Mide bulandırmak: 1. Kusacak bir duruma getirmek. 2. Kuşkulandırmak. Midesi bulanmak: 1. Kusacak gibi olmak. 2. İğrenmek, tiksinmek. 3. Kuşkulanmak. “Yaptığınız iş, mide bulandırıcı bir işti!” Mideye oturmak: Yenilen bir şeyin sindirim zorluğu vermesi. Mihenk (taşı): Birinin değerini, ahlâkını anlamaya yarayan ölçüt. Mim koymak: 1. (Bir şey) unutulmaması için işaret koymak. 2. Önemli bularak üstünde durmak, dikkate almak, önemli şeyler arasında saymak. “Bu atasözüne bir mim koy, dedi öğretmenim.” Minnet etmek: Boyun eğmek, yalvarmak. “Ona buna minnet etmeden yaşamak istediğimi biliyorsun değil mi?” Moda olmak: Yaygın duruma gelmek, gözde olmak, beğenilir ve arzu edilir olduğu için yapılır olmak. “Saçları kısa kestirmek bu yıl moda oldu.” Modası geçmek: Yaygın olmaktan çıkmak, önemini yitirmek. “Bu elbisenin modası geçti artık.” Mola vermek: Bir süre ara vermek; uzun süren yolculuğun, çalışmanın, yürüyüşün yorucu etkisini atmak için bir süre dinlenmek. “Yarım saat sonra mola verecekler, onlara mola yerinde yetişebiliriz.” Muhallebi çocuğu: Nazlı, el bebek gül bebek büyütülmüş, dayanıksız, narin kimse. “Senin gibi muhallebi çocuklarıyla iş yapamam ben.”

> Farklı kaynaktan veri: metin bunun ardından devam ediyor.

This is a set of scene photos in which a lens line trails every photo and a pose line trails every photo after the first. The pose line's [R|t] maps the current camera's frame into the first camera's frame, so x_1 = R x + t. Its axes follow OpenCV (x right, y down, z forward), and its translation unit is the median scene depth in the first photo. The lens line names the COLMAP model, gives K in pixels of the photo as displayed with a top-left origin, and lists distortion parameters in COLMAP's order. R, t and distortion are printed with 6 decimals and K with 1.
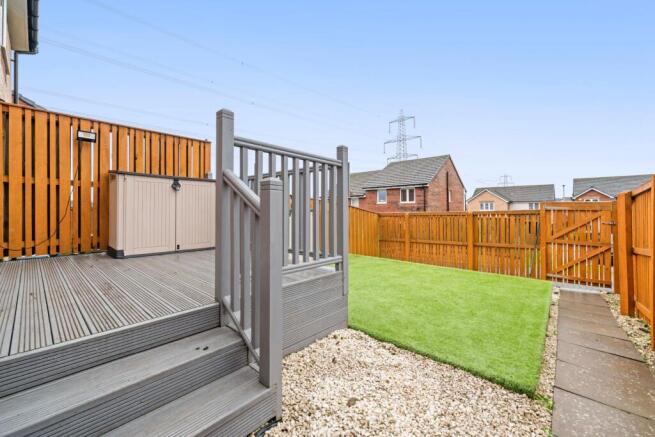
lens RADIAL K [[275.3, 0, 327.9], [0, 275.3, 207.5], [0, 0, 1]] dist [0.017686, 0.000501]
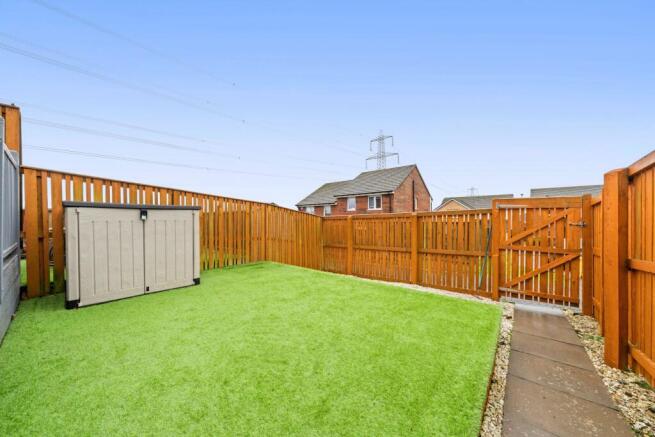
lens RADIAL K [[227.6, 0, 327.4], [0, 227.6, 222.0], [0, 0, 1]] dist [0.000946, -0.000138]
pose [[0.999984, -0.002955, -0.004832, 0.283187], [0.003047, 0.999814, 0.019068, 0.032974], [0.004775, -0.019083, 0.999807, 0.331696]]
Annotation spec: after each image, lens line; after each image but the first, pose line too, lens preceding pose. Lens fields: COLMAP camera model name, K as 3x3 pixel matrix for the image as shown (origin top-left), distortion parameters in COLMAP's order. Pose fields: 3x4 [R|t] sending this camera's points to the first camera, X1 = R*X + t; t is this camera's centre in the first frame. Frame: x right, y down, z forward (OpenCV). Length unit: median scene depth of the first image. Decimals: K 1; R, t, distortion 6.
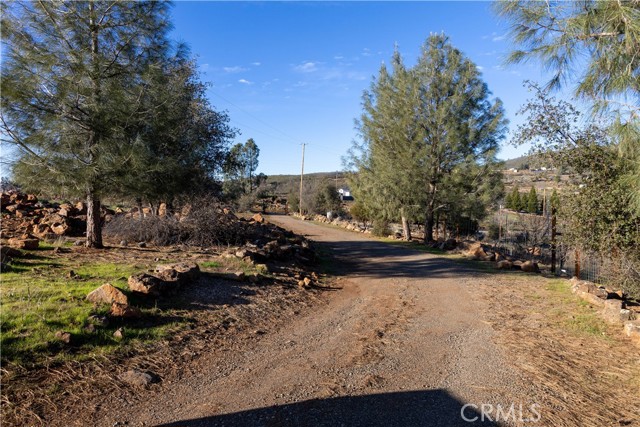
lens RADIAL K [[441.3, 0, 320.0], [0, 441.3, 213.5], [0, 0, 1]] dist [0.010586, 0.000740]
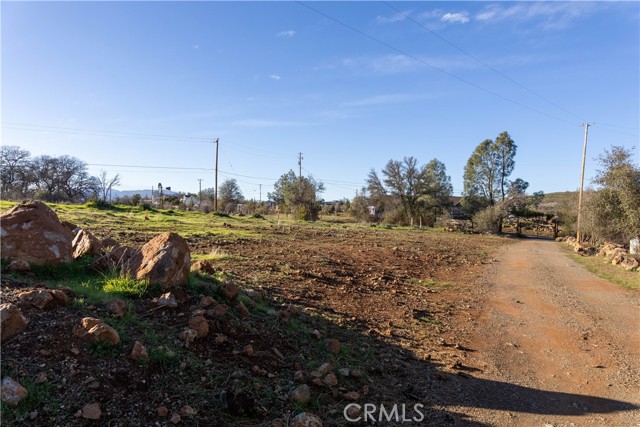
lens RADIAL K [[441.3, 0, 320.0], [0, 441.3, 213.5], [0, 0, 1]] dist [0.010586, 0.000740]
pose [[0.824492, 0.014209, -0.565695, 0.006155], [-0.038882, 0.998745, -0.031583, -0.001527], [0.564536, 0.048036, 0.824009, 0.240120]]
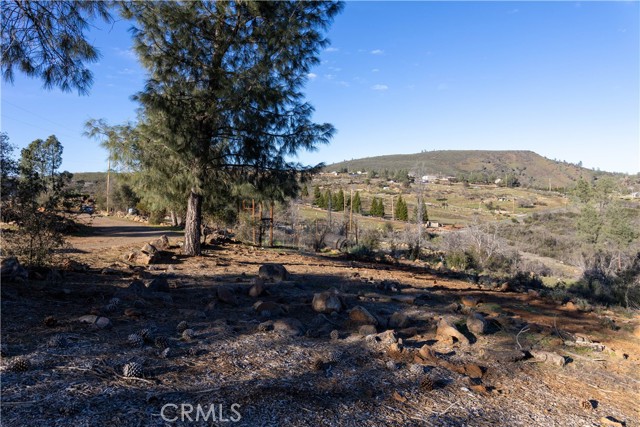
lens RADIAL K [[441.3, 0, 320.0], [0, 441.3, 213.5], [0, 0, 1]] dist [0.010586, 0.000740]
pose [[0.931878, -0.009283, 0.362652, 0.035501], [0.009594, 0.999954, 0.000943, 0.006947], [-0.362644, 0.002600, 0.931924, -0.118578]]
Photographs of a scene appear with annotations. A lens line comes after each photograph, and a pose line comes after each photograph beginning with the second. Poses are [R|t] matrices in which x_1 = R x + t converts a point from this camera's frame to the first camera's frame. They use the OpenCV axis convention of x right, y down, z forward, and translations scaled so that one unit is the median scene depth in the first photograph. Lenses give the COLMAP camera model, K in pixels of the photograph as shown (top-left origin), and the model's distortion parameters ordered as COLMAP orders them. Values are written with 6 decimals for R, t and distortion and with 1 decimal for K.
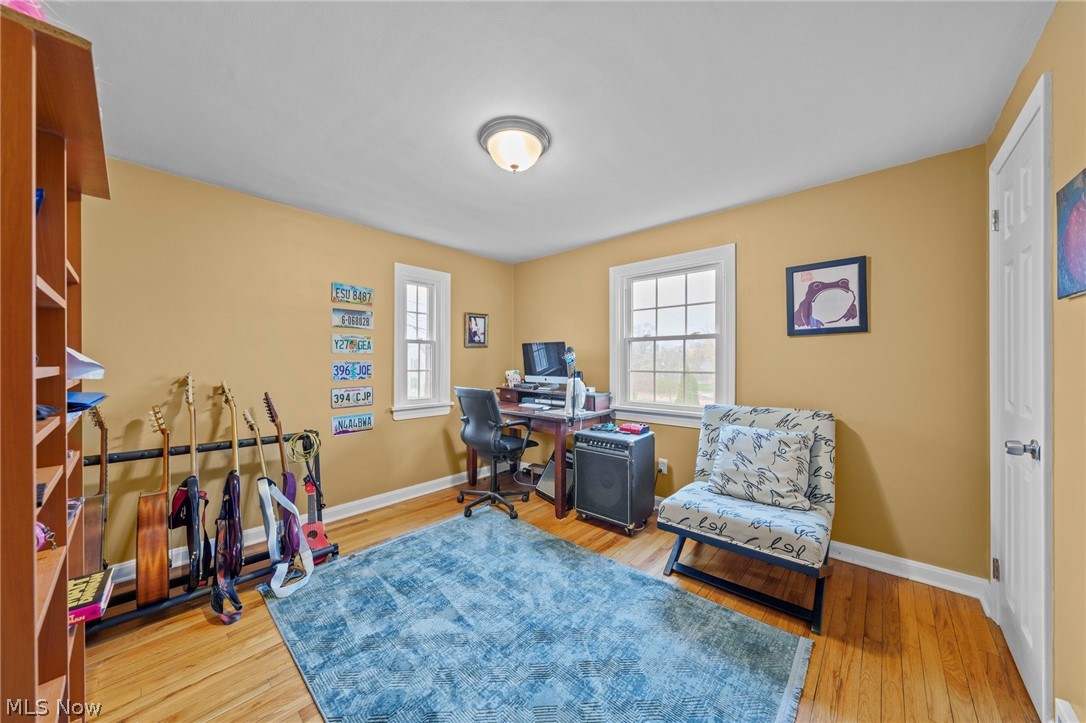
lens RADIAL K [[369.8, 0, 544.9], [0, 369.8, 362.0], [0, 0, 1]] dist [-0.001664, -0.000102]
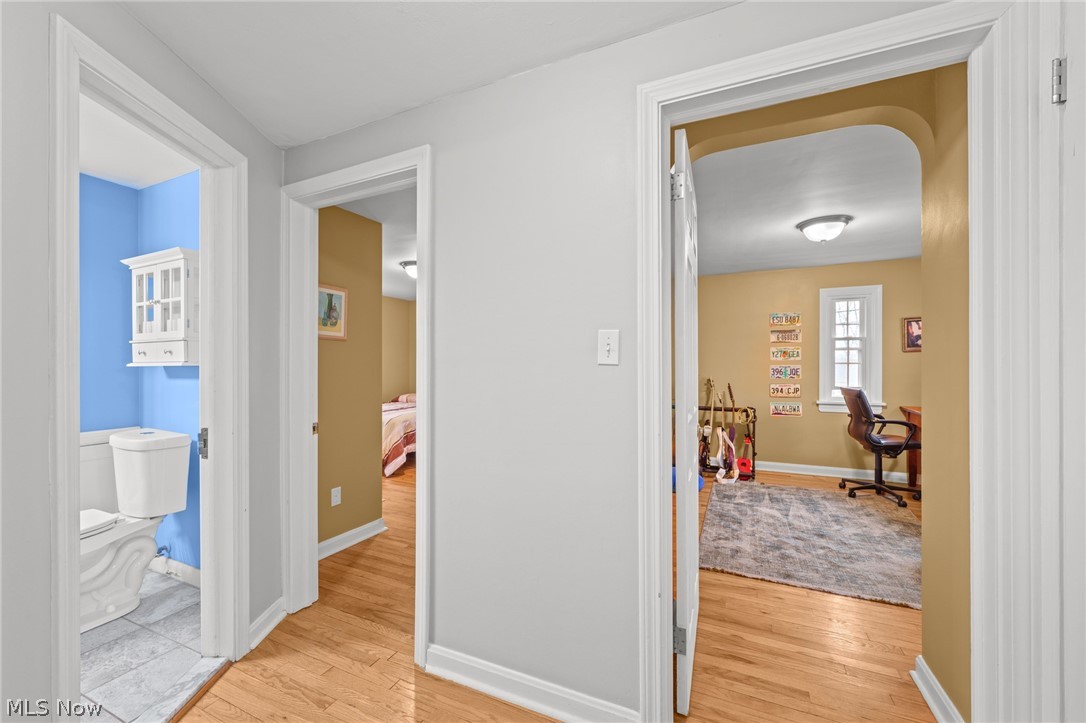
lens RADIAL K [[424.3, 0, 542.4], [0, 424.3, 363.8], [0, 0, 1]] dist [-0.000094, -0.000054]
pose [[0.304162, -0.003378, -0.952614, 0.979697], [0.002885, 0.999992, -0.002625, -0.009854], [0.952616, -0.001950, 0.304169, -0.513411]]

Mukabelede bulunmak: Karşılık vermek. Mum (gibi) olmak: 1. Yaramazlığı, hırçınlığı, uyumsuzluğu bırakıp yola gelmek. 2. Razı olmak. “Askerde onun da mum gibi olacağına eminim.” Mumla aramak: Çok istek ve özlemle aramak. “O anneyi siz mumla arayacak ama bir daha bulamayacaksınız.” Muradına ermek: Dileği gerçekleşmek, çok istediği şeye kavuşmak. “İnşallah muradına erersin kızım.” Mümkün mertebe: Olabildiğince, yapabildiği kadar. “Zararınızı mümkün mertebe karşılama yoluna gideceğimizden emin olun lütfen.” Mürekkebi kurumadan: Bir şeyin yazılmasından çok kısa bir süre sonra. Mürekkebi kurumadan bozmak: Bir kararı, sözleşmeyi, anlaşmayı yazılmasından kısa bir süre sonra bozmak. Mürekkep yalamış: Az çok öğrenim görmüş, okuyup yazmış, belli bir kültüre sahip olmuş kimse. “Maval okumayı bırakın, biz de mürekkep yalamışlardan sayılırız.” Mürüvvetini görmek (anne, baba için): 1. Özellikle evladının evlendiğini, çoluk çocuk sahibi olduğunu görmek. 2. Çocuklarının sevinçli günlerini görerek mutluluk duymak. “Acaba çocuklarımın mürüvvetini görecek miyim?”